*EXCERPT*
== == ==

One of her early, pre-New Yorker reviews (from her salad days in San Francisco), addressed the emotional import Vittorio De Sica’s classic Shoeshine had on her. The world of film criticism, never mind the larger world, had never read anything like it, as she set out in her characteristic manner to interpret and express what was for her (as it is for all lovers of film) the transformative effect that the viewing of a film might have on the way one experiences, and places into context, the travails of their own life.
When Shoeshine opened in 1947, I went to see it alone after one of those terrible lovers’ quarrels that leave one in a state of incomprehensible despair. I came out of the theatre, tears streaming … I walked up the street, crying blindly, no longer certain whether my tears were for the tragedy on the screen, the hopelessness I felt for myself, or the alienation I felt from those who could not experience the radiance of Shoeshine.

== == ==

*RECORDED INFORMATION*

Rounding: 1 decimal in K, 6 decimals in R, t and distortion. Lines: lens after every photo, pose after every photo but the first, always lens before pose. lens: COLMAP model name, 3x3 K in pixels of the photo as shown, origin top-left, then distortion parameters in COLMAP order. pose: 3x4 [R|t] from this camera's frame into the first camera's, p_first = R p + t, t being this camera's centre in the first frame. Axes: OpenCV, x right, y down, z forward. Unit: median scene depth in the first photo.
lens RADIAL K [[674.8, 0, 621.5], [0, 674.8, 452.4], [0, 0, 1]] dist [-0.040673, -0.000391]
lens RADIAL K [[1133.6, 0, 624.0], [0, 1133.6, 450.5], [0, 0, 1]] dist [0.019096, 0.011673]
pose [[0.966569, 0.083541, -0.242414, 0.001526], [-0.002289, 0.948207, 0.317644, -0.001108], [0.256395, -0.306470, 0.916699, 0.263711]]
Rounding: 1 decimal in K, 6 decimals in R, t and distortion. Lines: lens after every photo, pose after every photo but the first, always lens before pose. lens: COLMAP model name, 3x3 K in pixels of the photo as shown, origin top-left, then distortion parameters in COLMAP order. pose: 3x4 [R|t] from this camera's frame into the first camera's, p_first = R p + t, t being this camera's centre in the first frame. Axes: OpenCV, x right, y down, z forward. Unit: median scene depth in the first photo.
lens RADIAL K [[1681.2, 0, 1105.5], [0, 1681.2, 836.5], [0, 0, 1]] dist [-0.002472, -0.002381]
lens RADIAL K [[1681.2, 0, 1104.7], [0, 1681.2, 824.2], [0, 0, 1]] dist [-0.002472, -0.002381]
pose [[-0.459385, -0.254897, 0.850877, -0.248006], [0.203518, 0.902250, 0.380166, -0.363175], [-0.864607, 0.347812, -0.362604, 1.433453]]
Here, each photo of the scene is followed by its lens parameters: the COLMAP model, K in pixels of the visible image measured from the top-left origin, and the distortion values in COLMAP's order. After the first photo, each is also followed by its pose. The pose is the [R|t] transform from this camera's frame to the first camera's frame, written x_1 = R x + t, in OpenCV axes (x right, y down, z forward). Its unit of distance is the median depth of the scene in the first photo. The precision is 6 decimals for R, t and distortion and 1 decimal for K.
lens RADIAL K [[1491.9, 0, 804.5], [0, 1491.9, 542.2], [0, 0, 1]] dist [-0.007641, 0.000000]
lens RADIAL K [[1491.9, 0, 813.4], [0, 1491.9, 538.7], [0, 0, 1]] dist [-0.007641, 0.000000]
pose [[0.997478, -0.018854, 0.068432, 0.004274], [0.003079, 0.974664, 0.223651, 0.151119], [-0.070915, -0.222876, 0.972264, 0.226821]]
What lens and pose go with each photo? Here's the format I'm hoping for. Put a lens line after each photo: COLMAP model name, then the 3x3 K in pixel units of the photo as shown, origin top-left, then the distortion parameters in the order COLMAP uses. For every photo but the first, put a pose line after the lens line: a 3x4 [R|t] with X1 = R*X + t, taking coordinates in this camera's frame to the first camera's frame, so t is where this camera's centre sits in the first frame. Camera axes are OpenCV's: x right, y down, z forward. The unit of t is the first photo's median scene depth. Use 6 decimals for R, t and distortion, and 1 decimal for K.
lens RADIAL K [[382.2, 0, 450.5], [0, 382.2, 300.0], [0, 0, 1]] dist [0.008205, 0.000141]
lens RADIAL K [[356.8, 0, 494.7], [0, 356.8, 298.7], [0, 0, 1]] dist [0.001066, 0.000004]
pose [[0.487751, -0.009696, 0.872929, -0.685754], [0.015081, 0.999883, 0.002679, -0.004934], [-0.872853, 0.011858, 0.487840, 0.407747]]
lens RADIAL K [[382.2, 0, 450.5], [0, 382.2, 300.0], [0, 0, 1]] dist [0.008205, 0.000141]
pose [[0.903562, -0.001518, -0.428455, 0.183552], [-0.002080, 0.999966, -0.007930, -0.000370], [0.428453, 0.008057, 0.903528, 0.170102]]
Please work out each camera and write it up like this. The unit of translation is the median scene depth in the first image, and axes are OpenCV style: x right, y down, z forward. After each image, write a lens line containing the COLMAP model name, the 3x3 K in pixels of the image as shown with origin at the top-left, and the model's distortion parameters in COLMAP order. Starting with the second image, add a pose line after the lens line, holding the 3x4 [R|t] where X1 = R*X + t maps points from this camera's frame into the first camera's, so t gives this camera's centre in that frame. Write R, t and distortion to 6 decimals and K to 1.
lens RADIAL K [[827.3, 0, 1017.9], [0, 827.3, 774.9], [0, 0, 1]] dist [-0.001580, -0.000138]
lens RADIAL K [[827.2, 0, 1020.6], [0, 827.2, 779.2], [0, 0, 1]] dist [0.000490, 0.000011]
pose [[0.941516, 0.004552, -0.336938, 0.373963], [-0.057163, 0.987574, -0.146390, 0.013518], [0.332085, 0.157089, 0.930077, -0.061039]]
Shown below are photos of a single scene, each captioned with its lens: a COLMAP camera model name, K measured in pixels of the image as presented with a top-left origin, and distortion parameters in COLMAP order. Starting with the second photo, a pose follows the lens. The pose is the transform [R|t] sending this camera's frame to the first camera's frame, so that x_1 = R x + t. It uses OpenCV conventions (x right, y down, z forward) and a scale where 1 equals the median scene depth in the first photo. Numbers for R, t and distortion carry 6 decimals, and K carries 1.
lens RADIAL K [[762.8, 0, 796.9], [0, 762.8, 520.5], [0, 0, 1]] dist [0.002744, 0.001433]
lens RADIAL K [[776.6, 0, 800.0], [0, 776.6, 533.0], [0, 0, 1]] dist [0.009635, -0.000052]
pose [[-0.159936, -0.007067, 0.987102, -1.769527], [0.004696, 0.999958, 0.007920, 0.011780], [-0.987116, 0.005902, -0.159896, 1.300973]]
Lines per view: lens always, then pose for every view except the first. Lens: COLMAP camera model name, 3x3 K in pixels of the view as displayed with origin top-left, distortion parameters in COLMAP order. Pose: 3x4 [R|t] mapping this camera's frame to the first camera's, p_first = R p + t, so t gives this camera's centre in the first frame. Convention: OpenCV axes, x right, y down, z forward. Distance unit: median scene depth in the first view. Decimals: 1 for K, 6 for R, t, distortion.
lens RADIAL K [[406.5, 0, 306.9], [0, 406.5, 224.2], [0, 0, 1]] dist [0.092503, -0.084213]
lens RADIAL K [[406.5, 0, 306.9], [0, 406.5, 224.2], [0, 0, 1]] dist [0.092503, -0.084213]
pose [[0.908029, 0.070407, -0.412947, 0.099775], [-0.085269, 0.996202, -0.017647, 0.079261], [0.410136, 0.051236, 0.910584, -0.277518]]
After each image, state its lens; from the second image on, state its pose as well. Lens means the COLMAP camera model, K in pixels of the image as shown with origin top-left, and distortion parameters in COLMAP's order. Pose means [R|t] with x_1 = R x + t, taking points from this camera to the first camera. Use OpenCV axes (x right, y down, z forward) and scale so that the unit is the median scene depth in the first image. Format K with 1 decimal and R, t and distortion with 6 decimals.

== == ==

*QUESTIONS*
1. In the excerpt about Shoeshine, list each of the three things the writer says her tears might have been for.
2. Repeat the portion of the excerpt about Shoeshine word for word, starting at "One of her early, pre-New" and ending at "their own life.".
The entries come from a source separate from the excerpt.

*ANSWERS FOR THE TASKS*
1.
- the tragedy on the screen
- the hopelessness I felt for myself
- the alienation I felt from those who could not experience the radiance of Shoeshine

2.
One of her early, pre-New Yorker reviews (from her salad days in San Francisco), addressed the emotional import Vittorio De Sica’s classic Shoeshine had on her. The world of film criticism, never mind the larger world, had never read anything like it, as she set out in her characteristic manner to interpret and express what was for her (as it is for all lovers of film) the transformative effect that the viewing of a film might have on the way one experiences, and places into context, the travails of their own life.